Tory leadership contest: James Cleverly joins contenders

James Cleverly Image copyright Getty Images

James Cleverly has joined the race to become Conservative Party leader.

The junior Brexit minister is the 11th candidate to confirm they are running, after Theresa May announced she would stand down on 7 June.

The winner, expected to be named by late July, will also become prime minister.

In an open letter, Mr Cleverly set out his case to become leader and said he had backed Brexit from the beginning.

He said: “I have never been blind to the complexities of the process and I have always been uncomfortable with those who offer artificially simple solutions.”

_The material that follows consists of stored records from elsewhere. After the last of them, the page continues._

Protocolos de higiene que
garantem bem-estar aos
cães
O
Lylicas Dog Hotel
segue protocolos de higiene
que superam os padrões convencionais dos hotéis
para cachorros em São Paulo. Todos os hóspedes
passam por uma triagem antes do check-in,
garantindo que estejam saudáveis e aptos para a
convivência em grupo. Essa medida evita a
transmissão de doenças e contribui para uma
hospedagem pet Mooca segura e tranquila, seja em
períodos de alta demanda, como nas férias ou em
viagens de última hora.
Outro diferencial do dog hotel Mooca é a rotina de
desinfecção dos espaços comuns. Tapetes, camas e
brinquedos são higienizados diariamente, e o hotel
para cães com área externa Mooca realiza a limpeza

The MP for Braintree, Essex, spoke about the need to unite the party, arguing: “We cannot bring the country back together unless the party of government is united, and the party cannot unite if it is led from its fringes.”

He also called for change, writing: “To inspire the British people we need to look different, sound different, and offer something new. I believe I can do that.”

Speaking at a summit of EU leaders in Brussels on Tuesday, Mrs May urged her successor to seek a consensus on Brexit in Parliament.

Senior EU figures at the summit reiterated that the agreement they secured with the UK could not be reopened.

Some of the leadership contenders have indicated that they could consider leaving the EU on 31 October without a deal with the bloc – but others say that would be unacceptable.

Who is standing?

Along with Mr Cleverly, the confirmed candidates to replace Mrs May are:

  • Environment Secretary Michael Gove
  • Health Secretary Matt Hancock
  • Foreign Secretary Jeremy Hunt
  • Home Secretary Sajid Javid
  • Former Foreign Secretary Boris Johnson
  • Former Leader of the House Andrea Leadsom
  • Housing minister Kit Malthouse
  • Former Work and Pensions Secretary Esther McVey
  • Former Brexit Secretary Dominic Raab
  • International Development Secretary Rory Stewart

The deadline for Tory MPs to put their names forward for the leadership race is the week commencing 10 June, and they must have at least two of their colleagues supporting them.

Once the deadline passes, there will be a series of votes by MPs on which candidate they prefer.

Each round will see the MP with the least number of votes struck off the list, until there are only two candidates left.

These two MPs will then be voted on by members of the Conservative Party to choose the next leader – and next PM.

In June, the BBC will hold two televised debates with candidates vying to become the next prime minister.

All candidates in the race by mid-June will be invited to a hustings event on BBC One and the final two will go head-to-head in a Question Time Special.